Amok, sarhoşluktan ve çılgınlıktan da öte bir şey Bir adamı kuduz köpek gibi davranmaya şartlayan, onu cinayete meyilli bir akıl hastasına dönüştüren bir durum… Tuhaf ve korkunç bir zihinsel hastalık… Bu adam, tıpkı o kadın beni görmeye gelmeden önce odamda oturduğum gibi sessiz sakin bir biçimde köşesinde oturuyordur. Sonra birden ayağa fırlar, kamasını kapar, sokağa çıkıp doğruca koşmaya başlar, nereye gittiğinin bir önemi yoktur. Yoluna kim çıkarsa kamasını ona saplar ve dökülen kan onun daha da çıldırmasına yol açar.

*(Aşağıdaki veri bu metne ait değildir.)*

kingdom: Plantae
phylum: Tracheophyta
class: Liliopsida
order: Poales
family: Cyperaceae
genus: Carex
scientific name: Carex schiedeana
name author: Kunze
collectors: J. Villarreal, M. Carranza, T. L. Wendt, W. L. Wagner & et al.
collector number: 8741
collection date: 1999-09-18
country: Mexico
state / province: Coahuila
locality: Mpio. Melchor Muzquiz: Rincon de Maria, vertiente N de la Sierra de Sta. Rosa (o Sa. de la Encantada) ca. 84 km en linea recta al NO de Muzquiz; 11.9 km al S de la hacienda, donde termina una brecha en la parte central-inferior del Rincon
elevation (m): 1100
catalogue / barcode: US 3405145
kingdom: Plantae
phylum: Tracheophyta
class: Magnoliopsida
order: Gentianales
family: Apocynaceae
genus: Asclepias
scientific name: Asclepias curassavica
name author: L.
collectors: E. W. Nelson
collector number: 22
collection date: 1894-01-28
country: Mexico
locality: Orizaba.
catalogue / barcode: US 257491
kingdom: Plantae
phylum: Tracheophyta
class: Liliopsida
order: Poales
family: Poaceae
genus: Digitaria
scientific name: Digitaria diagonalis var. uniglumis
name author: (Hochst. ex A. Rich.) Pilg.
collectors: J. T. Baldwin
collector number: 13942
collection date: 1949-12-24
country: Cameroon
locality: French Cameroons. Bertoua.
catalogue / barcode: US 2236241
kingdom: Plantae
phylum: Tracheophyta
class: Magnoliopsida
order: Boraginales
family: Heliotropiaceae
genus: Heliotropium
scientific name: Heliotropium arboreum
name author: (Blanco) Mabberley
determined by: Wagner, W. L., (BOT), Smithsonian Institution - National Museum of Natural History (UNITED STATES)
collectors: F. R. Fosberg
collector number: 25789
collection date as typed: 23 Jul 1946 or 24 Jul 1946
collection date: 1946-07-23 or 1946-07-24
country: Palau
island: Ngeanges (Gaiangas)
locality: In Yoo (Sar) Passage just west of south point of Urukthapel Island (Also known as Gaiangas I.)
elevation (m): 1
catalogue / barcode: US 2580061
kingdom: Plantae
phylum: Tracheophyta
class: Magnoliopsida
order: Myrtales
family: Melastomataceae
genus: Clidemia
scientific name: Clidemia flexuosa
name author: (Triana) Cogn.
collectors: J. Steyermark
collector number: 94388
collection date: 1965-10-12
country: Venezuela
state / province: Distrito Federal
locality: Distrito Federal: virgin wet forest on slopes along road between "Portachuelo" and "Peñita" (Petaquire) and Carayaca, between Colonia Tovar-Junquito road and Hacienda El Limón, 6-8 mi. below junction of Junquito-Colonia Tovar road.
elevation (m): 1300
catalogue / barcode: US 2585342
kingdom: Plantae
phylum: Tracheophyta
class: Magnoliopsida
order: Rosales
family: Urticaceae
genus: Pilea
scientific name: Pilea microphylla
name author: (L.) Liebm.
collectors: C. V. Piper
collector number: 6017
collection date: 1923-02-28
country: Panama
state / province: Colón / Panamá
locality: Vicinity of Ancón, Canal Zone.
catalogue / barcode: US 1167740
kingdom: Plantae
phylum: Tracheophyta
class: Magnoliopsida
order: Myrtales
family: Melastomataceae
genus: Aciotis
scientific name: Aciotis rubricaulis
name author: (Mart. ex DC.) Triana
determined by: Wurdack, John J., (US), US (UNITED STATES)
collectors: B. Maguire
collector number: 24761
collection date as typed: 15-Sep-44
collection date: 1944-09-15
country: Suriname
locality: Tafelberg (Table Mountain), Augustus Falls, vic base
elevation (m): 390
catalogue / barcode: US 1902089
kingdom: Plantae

Herkes bu çılgın adamı ölümden başka hiçbir şeyin durduramayacağını bilir. Yolundan hızla çekilirler ve ‘Amok! Amok!’ diye bağırarak diğerlerini uyarırlar. Amok koşucusu bu sayede koşar, öldürür, öldürür, öldürür, ta ki kudurmuş bir köpek gibi vurulup öldürülene dek.
Ondan yardımını isteyen bir kadını, kibri yüzünden reddeden bir doktorun sonrasında yaşadığı pişmanlık nedeniyle kendiyle giriştiği savaşımın hikayesidir bu. Yaşanan en temelde, toplumsalın ona yüklediği görev sorumluğu ile denetlenmesi gereken dürtülerin arasında var olan ikilemdir. Bu süreç insanı öncesinde hiç tahmin edemeyeceği çılgın bir ölüm koşusuna sürükleyebilir.
İnsanı derinliğiyle kavramış bir yazar olan Zweig bu önemli yapıtında insanın varoluşsal çelişkilerini ustaca bir anlatımla okuyuculara sunuyor.